━━ THE DATA ━━
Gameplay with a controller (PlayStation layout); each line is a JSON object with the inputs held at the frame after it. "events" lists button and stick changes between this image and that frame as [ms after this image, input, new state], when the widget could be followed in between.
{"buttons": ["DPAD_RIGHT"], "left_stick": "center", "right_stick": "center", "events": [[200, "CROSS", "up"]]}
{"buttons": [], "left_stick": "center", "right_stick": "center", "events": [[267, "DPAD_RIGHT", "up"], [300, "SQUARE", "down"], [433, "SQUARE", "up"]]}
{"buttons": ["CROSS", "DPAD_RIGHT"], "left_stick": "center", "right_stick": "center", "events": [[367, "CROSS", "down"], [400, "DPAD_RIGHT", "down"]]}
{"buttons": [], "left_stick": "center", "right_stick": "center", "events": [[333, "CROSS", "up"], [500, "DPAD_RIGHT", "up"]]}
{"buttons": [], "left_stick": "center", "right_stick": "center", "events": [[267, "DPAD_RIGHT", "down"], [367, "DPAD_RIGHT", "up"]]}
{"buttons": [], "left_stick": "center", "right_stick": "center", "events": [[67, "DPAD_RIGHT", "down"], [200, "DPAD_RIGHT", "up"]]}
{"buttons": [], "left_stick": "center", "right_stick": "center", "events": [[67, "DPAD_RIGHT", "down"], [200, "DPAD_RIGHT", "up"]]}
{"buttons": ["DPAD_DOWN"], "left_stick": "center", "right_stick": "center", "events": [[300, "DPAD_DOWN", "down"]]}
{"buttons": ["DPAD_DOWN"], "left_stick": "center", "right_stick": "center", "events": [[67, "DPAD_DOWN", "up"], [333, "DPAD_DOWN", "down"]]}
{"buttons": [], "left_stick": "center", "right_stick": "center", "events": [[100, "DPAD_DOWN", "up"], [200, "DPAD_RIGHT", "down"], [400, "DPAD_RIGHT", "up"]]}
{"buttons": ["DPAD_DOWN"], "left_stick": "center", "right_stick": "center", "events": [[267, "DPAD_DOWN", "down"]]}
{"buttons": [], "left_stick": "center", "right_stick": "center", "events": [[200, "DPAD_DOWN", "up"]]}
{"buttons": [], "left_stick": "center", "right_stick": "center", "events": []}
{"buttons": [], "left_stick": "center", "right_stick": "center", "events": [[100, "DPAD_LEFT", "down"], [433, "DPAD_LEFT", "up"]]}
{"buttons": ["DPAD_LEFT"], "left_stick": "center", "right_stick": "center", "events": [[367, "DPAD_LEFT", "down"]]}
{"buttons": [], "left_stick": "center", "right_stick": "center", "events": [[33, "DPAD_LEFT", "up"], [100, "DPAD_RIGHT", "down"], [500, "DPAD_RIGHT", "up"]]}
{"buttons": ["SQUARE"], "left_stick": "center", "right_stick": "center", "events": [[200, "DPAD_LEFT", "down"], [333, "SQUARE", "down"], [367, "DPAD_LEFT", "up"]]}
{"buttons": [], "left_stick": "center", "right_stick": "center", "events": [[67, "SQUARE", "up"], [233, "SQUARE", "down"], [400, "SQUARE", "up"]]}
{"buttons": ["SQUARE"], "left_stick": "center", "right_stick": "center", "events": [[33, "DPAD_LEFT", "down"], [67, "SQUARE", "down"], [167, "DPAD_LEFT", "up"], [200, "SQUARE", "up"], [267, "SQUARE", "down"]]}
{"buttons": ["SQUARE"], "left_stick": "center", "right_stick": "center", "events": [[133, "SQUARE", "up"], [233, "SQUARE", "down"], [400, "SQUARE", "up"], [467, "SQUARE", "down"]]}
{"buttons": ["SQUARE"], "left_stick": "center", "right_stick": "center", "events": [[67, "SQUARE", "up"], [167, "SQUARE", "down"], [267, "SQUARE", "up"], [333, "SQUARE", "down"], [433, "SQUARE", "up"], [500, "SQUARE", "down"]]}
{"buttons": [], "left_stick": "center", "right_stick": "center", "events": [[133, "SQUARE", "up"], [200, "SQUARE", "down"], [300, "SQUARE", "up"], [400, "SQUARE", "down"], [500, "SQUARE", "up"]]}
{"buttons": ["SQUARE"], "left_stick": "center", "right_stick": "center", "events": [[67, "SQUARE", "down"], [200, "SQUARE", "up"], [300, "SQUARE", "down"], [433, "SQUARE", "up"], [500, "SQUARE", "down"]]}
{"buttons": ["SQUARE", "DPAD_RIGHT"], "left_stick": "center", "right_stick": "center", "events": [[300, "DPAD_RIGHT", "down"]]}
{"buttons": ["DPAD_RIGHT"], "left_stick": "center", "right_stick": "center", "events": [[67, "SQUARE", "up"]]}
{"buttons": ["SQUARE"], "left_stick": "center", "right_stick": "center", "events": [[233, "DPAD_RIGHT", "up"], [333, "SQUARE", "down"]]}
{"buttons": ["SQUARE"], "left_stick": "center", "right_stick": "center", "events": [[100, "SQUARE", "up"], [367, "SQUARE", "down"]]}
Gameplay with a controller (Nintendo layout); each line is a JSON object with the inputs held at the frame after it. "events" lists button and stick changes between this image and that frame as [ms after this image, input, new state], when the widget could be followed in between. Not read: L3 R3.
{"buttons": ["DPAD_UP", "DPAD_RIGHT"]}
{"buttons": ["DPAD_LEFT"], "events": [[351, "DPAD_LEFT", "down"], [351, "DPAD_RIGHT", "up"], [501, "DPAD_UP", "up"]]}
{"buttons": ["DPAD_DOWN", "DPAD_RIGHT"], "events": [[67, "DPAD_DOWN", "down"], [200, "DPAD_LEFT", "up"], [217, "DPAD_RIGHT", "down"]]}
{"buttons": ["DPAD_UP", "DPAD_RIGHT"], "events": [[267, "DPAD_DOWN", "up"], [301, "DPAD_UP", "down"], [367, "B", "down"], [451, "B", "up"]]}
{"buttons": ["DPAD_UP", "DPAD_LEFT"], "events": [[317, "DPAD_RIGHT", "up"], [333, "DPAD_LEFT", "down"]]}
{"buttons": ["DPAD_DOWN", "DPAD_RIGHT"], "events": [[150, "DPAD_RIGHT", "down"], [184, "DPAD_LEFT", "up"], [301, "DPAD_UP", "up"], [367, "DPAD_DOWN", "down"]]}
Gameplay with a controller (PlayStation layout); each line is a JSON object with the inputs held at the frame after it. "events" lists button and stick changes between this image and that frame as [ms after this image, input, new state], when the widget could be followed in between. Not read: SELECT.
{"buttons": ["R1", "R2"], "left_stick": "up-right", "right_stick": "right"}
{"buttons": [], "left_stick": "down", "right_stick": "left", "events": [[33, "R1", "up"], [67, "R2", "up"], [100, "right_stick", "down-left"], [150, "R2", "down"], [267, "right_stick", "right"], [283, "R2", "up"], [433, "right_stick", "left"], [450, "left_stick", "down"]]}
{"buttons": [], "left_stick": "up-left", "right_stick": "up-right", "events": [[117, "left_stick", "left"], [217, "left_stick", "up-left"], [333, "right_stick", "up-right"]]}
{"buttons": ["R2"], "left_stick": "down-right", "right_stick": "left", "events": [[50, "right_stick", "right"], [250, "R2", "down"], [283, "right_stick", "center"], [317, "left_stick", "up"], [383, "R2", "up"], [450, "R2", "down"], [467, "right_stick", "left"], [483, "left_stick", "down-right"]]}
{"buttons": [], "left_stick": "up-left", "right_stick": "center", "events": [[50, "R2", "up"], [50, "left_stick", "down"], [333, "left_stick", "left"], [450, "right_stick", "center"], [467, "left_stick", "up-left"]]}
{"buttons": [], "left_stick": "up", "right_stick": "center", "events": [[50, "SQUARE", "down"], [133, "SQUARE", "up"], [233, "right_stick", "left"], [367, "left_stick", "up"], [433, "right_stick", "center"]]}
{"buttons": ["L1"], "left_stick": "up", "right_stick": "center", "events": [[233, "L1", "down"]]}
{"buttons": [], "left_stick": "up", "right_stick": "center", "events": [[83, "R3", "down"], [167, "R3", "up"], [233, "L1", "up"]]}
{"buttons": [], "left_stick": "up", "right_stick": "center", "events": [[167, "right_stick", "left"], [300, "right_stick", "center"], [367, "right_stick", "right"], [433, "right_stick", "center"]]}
━━━
§ TASK DIRECTIONS:
For the word "CROSS", please count the lines in the data where it appears and respond with the number only.

§ TASK OUTPUT:
3